The leader of this team, Raminder Singh, describes a typical day at his job as “very user-problem-solving oriented”. Beyond office hours, academics can reach him via any number of channels. As I arrived to interview him, he apologized and said that he had double-booked a consultation with “Doug”. (He did not tell me who exactly Doug was, and I did not ask.) Doug’s problems, in the end, took up only a few minutes, but the event handily underscored how busy Raminder was.
If you can’t make it to 38 Oxford Street, or to the shorter office hours held weekly at the T. H. Chan School of Public Health, you can always email. Raminder’s team receives over six thousand support requests a year. Most come from humans, some come from automatic systems, but all need to be read, answered quickly if possible, and otherwise directed to the most knowledgeable team member. This routing is the job of the “RTCop”, or “research technology cop”, a rotating role that fell to Raminder on the day I interviewed him. Another day, he might be running a training seminar or writing new documentation: when the FASRC team is handed a problem that they imagine might be fairly common, they put their solution on the website to make it easy to find.
(Raminder’s wife, he says, has been encouraging him to buy a police officer’s hat from a costume store and bring it in for the RTCop to wear. He has so far failed or refused to do this, despite finding the title “pretty cool”.)
Regardless of how you get in touch with them, Yockel and Raminder share a philosophy less centered around teaching the intricacies of high-performance computing in great detail – access to Odyssey and now Cannon is not conditional on completing any training, and the recommended preparation can be done online in half an hour – and more focused on helping scholars understand the bigger picture. Raminder used the word “workflow” a number of times, and I have more than once come in to office hours with a technical problem only to have a textbook recommended to me instead of a software patch.
Part of this focus does arise as a response to the risks of letting multiple researchers use the system at once. Many resources are shared in a complex way. For example, memory is connected to individual processors, so if someone wants to use only four processors but requires the memory that would normally be associated with having eight, they actually tie up eight processors.

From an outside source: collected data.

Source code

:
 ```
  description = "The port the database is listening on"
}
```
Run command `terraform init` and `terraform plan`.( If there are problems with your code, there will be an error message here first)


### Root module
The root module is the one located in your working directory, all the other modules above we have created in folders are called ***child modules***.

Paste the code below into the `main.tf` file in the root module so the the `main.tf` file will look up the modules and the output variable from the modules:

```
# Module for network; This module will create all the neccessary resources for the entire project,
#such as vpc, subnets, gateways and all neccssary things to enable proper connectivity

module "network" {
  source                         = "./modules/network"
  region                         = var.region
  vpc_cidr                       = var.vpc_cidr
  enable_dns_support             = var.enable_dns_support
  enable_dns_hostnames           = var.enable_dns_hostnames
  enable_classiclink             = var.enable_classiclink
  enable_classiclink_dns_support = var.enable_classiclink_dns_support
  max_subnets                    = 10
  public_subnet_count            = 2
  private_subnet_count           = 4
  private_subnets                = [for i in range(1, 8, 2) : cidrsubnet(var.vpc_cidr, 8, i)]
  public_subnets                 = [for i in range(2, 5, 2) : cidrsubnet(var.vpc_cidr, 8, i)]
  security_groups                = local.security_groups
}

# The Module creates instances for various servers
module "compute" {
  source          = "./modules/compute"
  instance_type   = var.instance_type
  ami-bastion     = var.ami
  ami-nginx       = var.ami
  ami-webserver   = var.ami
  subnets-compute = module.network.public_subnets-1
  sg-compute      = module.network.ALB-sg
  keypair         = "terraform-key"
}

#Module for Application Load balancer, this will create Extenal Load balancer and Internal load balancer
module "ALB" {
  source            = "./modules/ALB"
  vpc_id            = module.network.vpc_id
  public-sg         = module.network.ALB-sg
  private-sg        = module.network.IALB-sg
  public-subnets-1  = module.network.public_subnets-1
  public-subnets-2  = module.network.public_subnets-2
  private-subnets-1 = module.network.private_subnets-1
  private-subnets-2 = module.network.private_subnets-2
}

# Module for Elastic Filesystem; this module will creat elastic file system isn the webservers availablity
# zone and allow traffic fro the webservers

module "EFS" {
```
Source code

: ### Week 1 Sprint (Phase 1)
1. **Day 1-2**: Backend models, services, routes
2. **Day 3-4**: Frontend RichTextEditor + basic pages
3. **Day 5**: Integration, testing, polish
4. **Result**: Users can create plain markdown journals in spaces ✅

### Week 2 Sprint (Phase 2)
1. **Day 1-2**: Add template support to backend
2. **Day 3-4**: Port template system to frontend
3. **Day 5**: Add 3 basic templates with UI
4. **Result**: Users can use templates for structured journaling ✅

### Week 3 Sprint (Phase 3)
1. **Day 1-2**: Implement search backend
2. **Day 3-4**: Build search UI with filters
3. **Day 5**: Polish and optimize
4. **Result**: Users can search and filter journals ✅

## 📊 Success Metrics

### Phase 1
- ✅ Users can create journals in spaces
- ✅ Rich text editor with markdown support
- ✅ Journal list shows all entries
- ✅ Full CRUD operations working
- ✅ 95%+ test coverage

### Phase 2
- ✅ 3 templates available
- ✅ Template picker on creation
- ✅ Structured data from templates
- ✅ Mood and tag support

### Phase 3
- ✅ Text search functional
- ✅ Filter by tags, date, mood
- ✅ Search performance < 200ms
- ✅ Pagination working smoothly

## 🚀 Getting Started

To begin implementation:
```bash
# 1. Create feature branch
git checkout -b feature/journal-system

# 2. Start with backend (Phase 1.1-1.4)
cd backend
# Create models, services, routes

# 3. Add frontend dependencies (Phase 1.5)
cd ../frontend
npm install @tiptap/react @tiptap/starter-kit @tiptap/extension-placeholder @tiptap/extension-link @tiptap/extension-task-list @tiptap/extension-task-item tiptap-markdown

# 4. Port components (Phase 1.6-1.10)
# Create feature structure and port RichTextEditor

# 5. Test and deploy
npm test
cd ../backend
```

Users, who often have more experience working on their own laptops or on high-powered computers that they wholly own and do not share, sometimes run into difficulties due to the often unintuitive ways in which multi-user clusters operate. In this sort of scenario, a broader teaching strategy, more conceptual and less immediately practical, can pay huge dividends later on.
Framing their philosophy as wholly motivated by the need to safeguard a complex and expensive investment, however, would be a great disservice to the FASRC team. Again and again, the people I interviewed stressed the importance of trying to understand what it was that users really wanted to do. Raminder described how his team had learned to ask further questions before giving a diagnosis or advice. Obviously, Odyssey was and Cannon is crucial to the work of FASRC, but Yockel would even argue that the technology itself is not the most important thing. “Most of the time,” he says, “researchers ask questions that fit in the technology box that they have. And if we can show them that the box can be much bigger, they can ask much grander questions. They can strive to solve much more challenging problems. And that’s the value that we provide.” Anyone can buy a supercomputer, but good teaching, FASRC believes, is priceless.